It looks like a Taliban war scenario is taking shape in northern Mali. The armed groups that seemed to melt away in the mirages of the Great Sahara as soon as the French aircrafts began to bomb, are now coming back with a vengeance.
Clashes in Timbuktu have been raging for two days. A number of Malian soldiers have been killed or wounded. The armed group that staged the attack has not yet named itself.
In the Kidal medical center injured fighters both from the National Movement for the Liberation of Azawad, or MNLA, and from one if the jihadist groups are lying in empty wards. The center has no doctors and no medicines.
The French and Chadian troops are patrolling the streets of a city where people barely have to eat.
The Tuareg rebels are also sharing control of the city. There’s an air of tension, apprehension and total uncertainty.
Kidal is closer to the mountains of Tighargharin from which the foreign armies claim to have just flushed out the jihadists. But if those groups can reach Timbuktu so easily then they can reach Kidal.
The locals have lots of questions about what’s really going on. The French not only have started to talk about withdrawal, but they have also already acted it on the ground. They’re starting to keep a low profile as more African troops arrive.
From the height of activity just a month ago, when their military aircraft crisscrossed the blue desert skies of Azawad almost every hour, they are now a rare occurrence at least in this part of the region.
The French defense ministry announced that four fighter jets flew over Timbuktu during the peak of the ongoing clashes. But they have not conducted any raids.
Cost of War
Speculations abound on what the French are doing, or not doing.
Is it the cost of war taking its toll? Or is it psychological preparation for an inevitable pullout, especially as summer heat begins to reach intolerable highs?
As this situation develops, the Afrcian partners in the war have much to be concerned about as well. The UN pledged to take over the leadership of the the mission.
The question now is whether this will be a peacekeeping mission or a peace enforcement one. Will the mission have enough equipment and men to do the job? Will there continue to be an air cover to support ground forces to defend cities and bases?
If the French will pull out the bulk of their troops, and if they fail to provide air support, the likeliest probability is a scenario ten times worse that that we have seen in Afganistan during the last ten years.
Armed groups in northern Mali obviously sustained far less loss of men and equipment during the French led invasion than had the Taliban during the US occupation of Afghanistan in 2002.
These groups have seemingly just been reorganising themselves. They have not been simply crushed or dissolved as the official French line tends to depict the situation.
Mali’s army is still weak and under-equipped despite months of training. The African armies do not seem to be acting with full coordination.
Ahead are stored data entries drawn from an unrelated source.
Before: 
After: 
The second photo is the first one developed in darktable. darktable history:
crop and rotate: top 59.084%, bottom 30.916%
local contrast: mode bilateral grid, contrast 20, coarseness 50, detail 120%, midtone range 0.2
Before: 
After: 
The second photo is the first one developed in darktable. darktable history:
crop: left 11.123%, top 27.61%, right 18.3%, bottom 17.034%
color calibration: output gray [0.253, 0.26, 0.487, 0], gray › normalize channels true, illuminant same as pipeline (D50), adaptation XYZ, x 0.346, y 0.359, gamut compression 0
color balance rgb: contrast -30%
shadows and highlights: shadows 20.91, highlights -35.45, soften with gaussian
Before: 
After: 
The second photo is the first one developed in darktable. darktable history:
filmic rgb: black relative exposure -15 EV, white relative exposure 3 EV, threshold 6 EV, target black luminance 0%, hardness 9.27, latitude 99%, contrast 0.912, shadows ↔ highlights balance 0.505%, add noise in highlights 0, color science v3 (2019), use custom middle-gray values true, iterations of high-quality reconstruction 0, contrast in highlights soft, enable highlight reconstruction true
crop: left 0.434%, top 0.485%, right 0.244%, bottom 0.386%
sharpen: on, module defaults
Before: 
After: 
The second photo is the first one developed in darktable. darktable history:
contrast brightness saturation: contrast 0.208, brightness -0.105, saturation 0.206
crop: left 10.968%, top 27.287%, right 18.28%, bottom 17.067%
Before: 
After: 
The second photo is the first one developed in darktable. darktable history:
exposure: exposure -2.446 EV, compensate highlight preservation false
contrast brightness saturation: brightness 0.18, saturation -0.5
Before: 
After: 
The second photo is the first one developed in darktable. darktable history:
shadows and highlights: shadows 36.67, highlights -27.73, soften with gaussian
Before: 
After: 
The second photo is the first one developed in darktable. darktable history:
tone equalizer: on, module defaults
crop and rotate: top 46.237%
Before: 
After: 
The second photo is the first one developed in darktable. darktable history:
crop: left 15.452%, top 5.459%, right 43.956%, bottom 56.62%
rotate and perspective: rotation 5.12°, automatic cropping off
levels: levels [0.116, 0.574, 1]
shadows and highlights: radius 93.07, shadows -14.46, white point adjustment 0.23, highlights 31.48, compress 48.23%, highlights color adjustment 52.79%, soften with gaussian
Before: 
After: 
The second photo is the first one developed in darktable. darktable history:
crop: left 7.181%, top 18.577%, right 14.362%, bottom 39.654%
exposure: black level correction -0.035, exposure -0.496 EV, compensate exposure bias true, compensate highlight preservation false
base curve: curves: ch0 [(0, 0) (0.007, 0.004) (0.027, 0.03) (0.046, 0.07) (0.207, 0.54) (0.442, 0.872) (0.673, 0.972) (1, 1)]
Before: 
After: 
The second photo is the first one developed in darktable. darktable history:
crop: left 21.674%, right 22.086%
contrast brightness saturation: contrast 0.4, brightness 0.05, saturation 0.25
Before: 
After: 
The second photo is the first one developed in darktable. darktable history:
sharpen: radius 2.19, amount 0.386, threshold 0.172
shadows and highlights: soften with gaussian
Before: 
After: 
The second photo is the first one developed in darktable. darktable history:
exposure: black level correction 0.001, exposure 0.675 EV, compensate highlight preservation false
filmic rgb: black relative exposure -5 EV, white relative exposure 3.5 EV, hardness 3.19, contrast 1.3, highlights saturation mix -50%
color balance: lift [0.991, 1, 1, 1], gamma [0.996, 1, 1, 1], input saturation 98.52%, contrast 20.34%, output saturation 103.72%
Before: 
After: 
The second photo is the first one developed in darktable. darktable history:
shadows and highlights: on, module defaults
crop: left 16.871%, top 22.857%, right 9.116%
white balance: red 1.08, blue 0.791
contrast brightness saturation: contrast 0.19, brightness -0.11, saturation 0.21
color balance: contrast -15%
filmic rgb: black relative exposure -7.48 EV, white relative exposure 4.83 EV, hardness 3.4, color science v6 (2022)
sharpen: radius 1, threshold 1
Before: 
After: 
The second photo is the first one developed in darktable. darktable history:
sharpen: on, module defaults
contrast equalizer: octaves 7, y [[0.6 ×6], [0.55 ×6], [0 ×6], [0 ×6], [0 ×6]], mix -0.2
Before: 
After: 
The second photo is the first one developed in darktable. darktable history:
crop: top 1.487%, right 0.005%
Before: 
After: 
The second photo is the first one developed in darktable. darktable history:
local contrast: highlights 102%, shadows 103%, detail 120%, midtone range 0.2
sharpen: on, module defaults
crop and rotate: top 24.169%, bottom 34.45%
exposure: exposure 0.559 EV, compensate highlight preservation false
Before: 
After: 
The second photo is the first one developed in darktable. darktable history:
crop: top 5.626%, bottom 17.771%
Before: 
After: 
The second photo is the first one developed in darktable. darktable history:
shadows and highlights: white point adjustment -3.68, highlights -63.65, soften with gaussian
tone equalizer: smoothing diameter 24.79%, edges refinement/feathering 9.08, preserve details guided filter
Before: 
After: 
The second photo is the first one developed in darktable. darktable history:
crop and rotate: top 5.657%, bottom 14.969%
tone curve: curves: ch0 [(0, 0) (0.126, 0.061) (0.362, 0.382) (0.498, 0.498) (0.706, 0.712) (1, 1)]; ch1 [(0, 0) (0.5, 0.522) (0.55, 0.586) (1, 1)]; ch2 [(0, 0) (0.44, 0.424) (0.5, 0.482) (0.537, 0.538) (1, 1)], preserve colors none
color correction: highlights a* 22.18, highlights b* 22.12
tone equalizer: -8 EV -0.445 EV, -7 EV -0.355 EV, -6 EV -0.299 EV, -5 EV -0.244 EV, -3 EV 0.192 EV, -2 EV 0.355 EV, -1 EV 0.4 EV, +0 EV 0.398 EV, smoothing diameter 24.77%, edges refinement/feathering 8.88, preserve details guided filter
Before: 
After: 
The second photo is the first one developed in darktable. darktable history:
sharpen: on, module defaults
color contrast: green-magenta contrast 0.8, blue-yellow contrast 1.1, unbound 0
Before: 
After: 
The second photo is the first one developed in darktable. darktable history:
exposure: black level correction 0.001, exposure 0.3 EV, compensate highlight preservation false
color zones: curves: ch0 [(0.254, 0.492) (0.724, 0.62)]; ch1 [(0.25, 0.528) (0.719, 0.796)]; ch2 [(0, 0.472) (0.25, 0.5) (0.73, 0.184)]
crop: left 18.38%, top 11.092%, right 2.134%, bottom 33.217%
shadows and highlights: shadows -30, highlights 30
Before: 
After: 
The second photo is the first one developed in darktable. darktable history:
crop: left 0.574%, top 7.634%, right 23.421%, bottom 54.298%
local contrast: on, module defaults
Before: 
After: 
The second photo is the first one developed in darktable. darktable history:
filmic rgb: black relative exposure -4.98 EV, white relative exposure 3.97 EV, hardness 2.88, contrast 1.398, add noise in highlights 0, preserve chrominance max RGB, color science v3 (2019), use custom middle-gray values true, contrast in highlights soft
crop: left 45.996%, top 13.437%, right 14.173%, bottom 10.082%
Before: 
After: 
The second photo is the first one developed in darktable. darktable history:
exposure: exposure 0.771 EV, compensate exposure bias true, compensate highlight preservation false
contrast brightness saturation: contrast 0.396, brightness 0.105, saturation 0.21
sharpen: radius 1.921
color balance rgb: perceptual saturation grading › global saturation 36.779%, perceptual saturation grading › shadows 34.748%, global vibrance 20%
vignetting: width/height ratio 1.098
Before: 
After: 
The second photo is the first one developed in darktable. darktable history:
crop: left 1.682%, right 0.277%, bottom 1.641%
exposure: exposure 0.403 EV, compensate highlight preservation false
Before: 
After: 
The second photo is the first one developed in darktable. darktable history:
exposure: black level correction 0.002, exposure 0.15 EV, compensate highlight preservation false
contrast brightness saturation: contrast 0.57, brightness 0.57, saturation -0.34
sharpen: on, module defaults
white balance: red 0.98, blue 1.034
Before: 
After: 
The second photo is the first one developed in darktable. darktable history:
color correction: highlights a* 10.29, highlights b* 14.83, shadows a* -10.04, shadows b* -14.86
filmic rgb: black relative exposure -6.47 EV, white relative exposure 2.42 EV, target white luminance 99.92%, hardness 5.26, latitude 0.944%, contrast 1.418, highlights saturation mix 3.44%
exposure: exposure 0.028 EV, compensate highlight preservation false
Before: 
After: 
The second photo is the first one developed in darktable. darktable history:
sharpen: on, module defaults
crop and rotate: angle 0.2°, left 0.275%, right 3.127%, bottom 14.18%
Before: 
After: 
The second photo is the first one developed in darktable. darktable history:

Meanwhile, the French seem to be unwilling to see the Tuareg rebels completely driven out of the area. The Tuareg rebels and the Malian army are both fighting the jihadist groups, but they are indeed estranged partners ready to shoot at one another upon sight.
The Tuareg rebels share control over Kidal with the French and the Chadians. And they also rule over vast swathes of territory stretching from Kidal to the border with Niger to the south east.
The north is a chessboard of armies and rebels. But it’s not an organised game like chess. The rules of the game here vary from one group to another. And the results seem to challenge prediction.